La venganza de Emma Zunz
MI PLAN
Su plan era muy sencillo, pero podría ser muy complicado al mismo tiempo. Sin que se enterara nadie, Emma quería destapar el verdadero ladrón a la policía, para así vengar la muerte de su padre. Era una chica, que todo lo que se proponía, lo conseguía, por mucho que hubiera obstáculos en el camino. Su padre también era algo así, por eso la vergüenza que le hicieron pasar ese día, alguien la tenía que pagar, y esa no era ella. Ese canalla tenía que estar entre rejas desde el primer día, pero ahora también contaba. Emma estaba decidida a plantar cara, por su padre.
LO QUE PASÓ:
Al día siguiente de haber recibido la carta de su padre, Emma aún se sentía con una angustia que le recorría todo el cuerpo, pero, y si no era eso, y si en realidad sentía esa motivación de llevar el plan acabo. Emma estaba un poco dudosa de sus sentimientos, pero aún así iba a hacerlo. Primero pasó por la casa de su amiga, para contarle el plan y que así tuviera una ayudante. Se lo contó. Al cabo de un rato de que su amiga, estuviera pensando, en ayudarla. Dijo que no. Porque pensó que era demasiado peligroso, y que por mucho que quisiera no podía ayudarla. Emma , se quedó un poco defraudada, al oir la respuesta de su amiga. Estuvo pensando si en realidad podía ser tan peligroso como pensaba, pero daría su vida con tal de ver a ese hijo de……… en la cárcel. Se dirigía a la comisaría, por la plaza principal. Desde que había salido de la casa de su amiga, sintió como la perseguía , oía susurros de alguien hablando por el móvil, pasos detrás suya, ¿quién era?. Miró hacia atrás ( porque como a todo el mundo la curiosidad…) y … Era un pequeño perro.

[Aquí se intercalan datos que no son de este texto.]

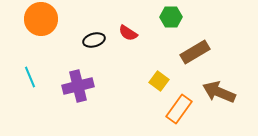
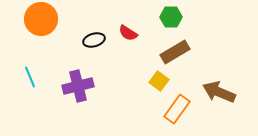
brown rectangle: moved 20 px left
orange rectangle: moved 2 px left
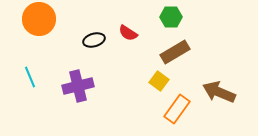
orange circle: moved 2 px left
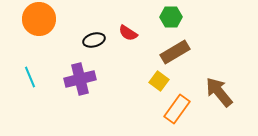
purple cross: moved 2 px right, 7 px up
brown arrow: rotated 28 degrees clockwise
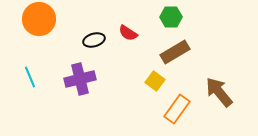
yellow square: moved 4 px left
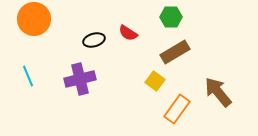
orange circle: moved 5 px left
cyan line: moved 2 px left, 1 px up
brown arrow: moved 1 px left
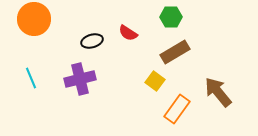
black ellipse: moved 2 px left, 1 px down
cyan line: moved 3 px right, 2 px down
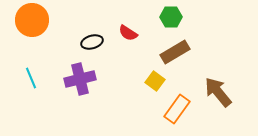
orange circle: moved 2 px left, 1 px down
black ellipse: moved 1 px down
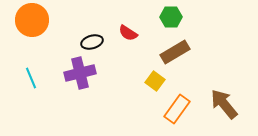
purple cross: moved 6 px up
brown arrow: moved 6 px right, 12 px down
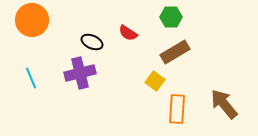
black ellipse: rotated 40 degrees clockwise
orange rectangle: rotated 32 degrees counterclockwise
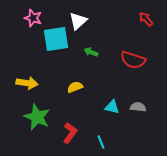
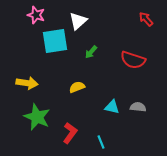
pink star: moved 3 px right, 3 px up
cyan square: moved 1 px left, 2 px down
green arrow: rotated 72 degrees counterclockwise
yellow semicircle: moved 2 px right
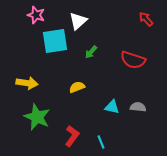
red L-shape: moved 2 px right, 3 px down
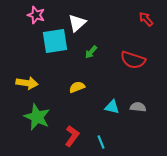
white triangle: moved 1 px left, 2 px down
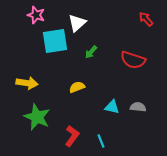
cyan line: moved 1 px up
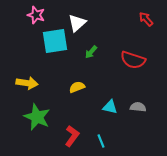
cyan triangle: moved 2 px left
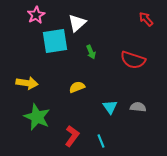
pink star: rotated 24 degrees clockwise
green arrow: rotated 64 degrees counterclockwise
cyan triangle: rotated 42 degrees clockwise
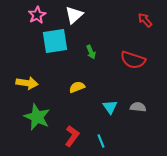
pink star: moved 1 px right
red arrow: moved 1 px left, 1 px down
white triangle: moved 3 px left, 8 px up
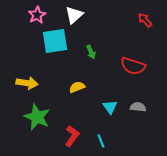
red semicircle: moved 6 px down
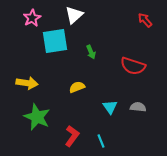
pink star: moved 5 px left, 3 px down
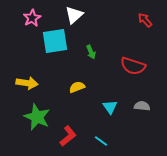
gray semicircle: moved 4 px right, 1 px up
red L-shape: moved 4 px left; rotated 15 degrees clockwise
cyan line: rotated 32 degrees counterclockwise
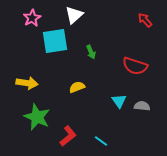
red semicircle: moved 2 px right
cyan triangle: moved 9 px right, 6 px up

En realidad ese no era quien perseguía a Emma. Antes de llegar a la comisaria. Emma volvió a sentir, que alguien le seguia.
Era verdad pero aun no se había dado cuenta de que, ya se habían enterado de lo que iba a ser. Mientras subia las primeras escaleras, Emma escucha cómo la llaman, gritan, miró a ver quién era, con la mala suerte. Se escucha como disparaban (PUN PUN). Emma se hallaba en el suelo sangrando, llorando, se acercó un agente de policía y en un susurro le dice: Mi padre no fue el ladrón fue el dueño de la fábrica de tejidos, por favor justiciaaaaa. Mientras sus lágrimas iban cayendo, lentamente bajo su rostro, Emma se iba quedando sin respiración poco, a poco Emma Zunz murió… pero con la sastifacción de que había limpiado el nombre de su padre.